When Crown Prince Akihito visited Chicago on October 3, 1960, his sole request was to visit Shedd Aquarium. Then Mayor Richard J. Daley, an avid angler, presented the prince with a gift that he scooped with a net from one of the tanks himself: 18 bluegills, the official Illinois state fish. The 26-year-old future emperor was already a passionate ichthyologist, and he planned to stock the exotic fish in the moat surrounding his palace, according to accounts in the Chicago Tribune at the time.
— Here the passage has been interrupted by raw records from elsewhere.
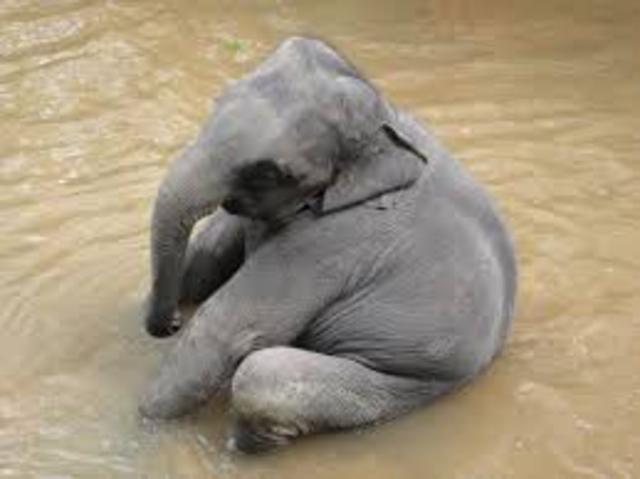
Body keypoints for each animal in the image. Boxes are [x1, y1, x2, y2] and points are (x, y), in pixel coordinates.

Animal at [139, 36, 517, 453]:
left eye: (269, 172)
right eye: (218, 99)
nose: (172, 322)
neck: (385, 116)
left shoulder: (332, 241)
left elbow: (221, 331)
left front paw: (143, 432)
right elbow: (202, 266)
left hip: (414, 381)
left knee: (262, 376)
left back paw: (240, 447)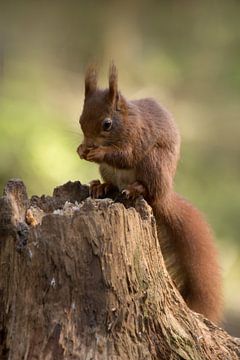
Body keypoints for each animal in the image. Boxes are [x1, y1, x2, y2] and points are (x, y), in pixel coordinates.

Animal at [77, 63, 223, 322]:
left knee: (147, 189)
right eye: (80, 120)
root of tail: (164, 195)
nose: (89, 145)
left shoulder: (138, 137)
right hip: (110, 172)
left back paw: (135, 188)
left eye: (107, 124)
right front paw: (81, 149)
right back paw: (102, 186)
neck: (126, 121)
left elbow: (125, 156)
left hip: (153, 163)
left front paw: (98, 152)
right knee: (113, 183)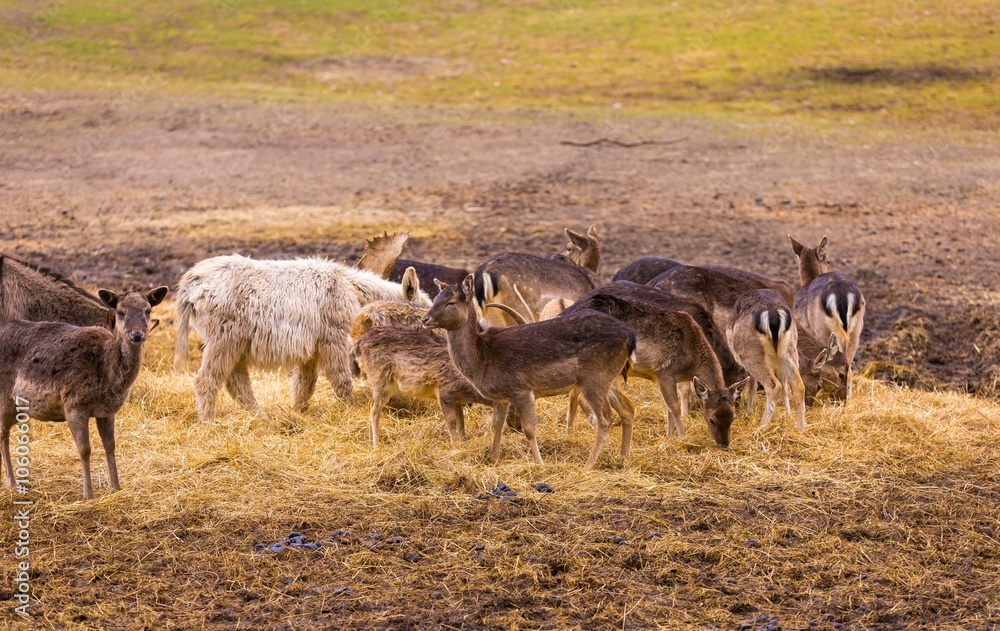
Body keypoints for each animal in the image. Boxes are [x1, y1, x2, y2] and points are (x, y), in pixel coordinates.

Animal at [1, 286, 168, 499]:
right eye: (121, 312)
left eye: (148, 310)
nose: (137, 334)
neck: (108, 377)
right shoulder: (73, 405)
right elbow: (84, 449)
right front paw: (88, 494)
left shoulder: (107, 411)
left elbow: (110, 446)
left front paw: (116, 487)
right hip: (5, 398)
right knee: (3, 434)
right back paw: (13, 484)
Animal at [422, 275, 636, 470]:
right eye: (436, 298)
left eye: (451, 302)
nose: (425, 319)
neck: (483, 360)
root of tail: (630, 336)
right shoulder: (501, 398)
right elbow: (496, 424)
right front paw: (493, 458)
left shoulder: (522, 390)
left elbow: (529, 429)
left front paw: (540, 464)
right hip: (610, 378)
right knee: (627, 408)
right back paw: (623, 458)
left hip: (594, 378)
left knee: (605, 418)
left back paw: (588, 466)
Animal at [727, 289, 807, 429]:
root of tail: (773, 313)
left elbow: (752, 384)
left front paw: (748, 411)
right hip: (790, 349)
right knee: (799, 386)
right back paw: (801, 430)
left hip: (751, 353)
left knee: (773, 385)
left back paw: (762, 426)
At windy Chicago O’Hare International Airport the next day with Princess Michiko, Akihito bid the city farewell, carrying a gift that he couldn’t have imagined would cause a decades-long ecological crisis in his homeland. In the intervening six decades, the bluegills became an invasive, species-destroying nightmare, crowding Japanese freshwater lakes and rivers and destroying native fish biodiversity, says Kenji Saitoh, a researcher at the country’s Fisheries Resources and Education Agency. Fortunately, science has marched on in 60 years. Now, Japanese geneticists are experimenting with the gene editing wizardry of CRISPR to sterilize the invasive bluegills. If the initiative succeeds, wildlife managers could use the same technique to rid the U.S. of damaging aquatic invasives such as the Asian carp.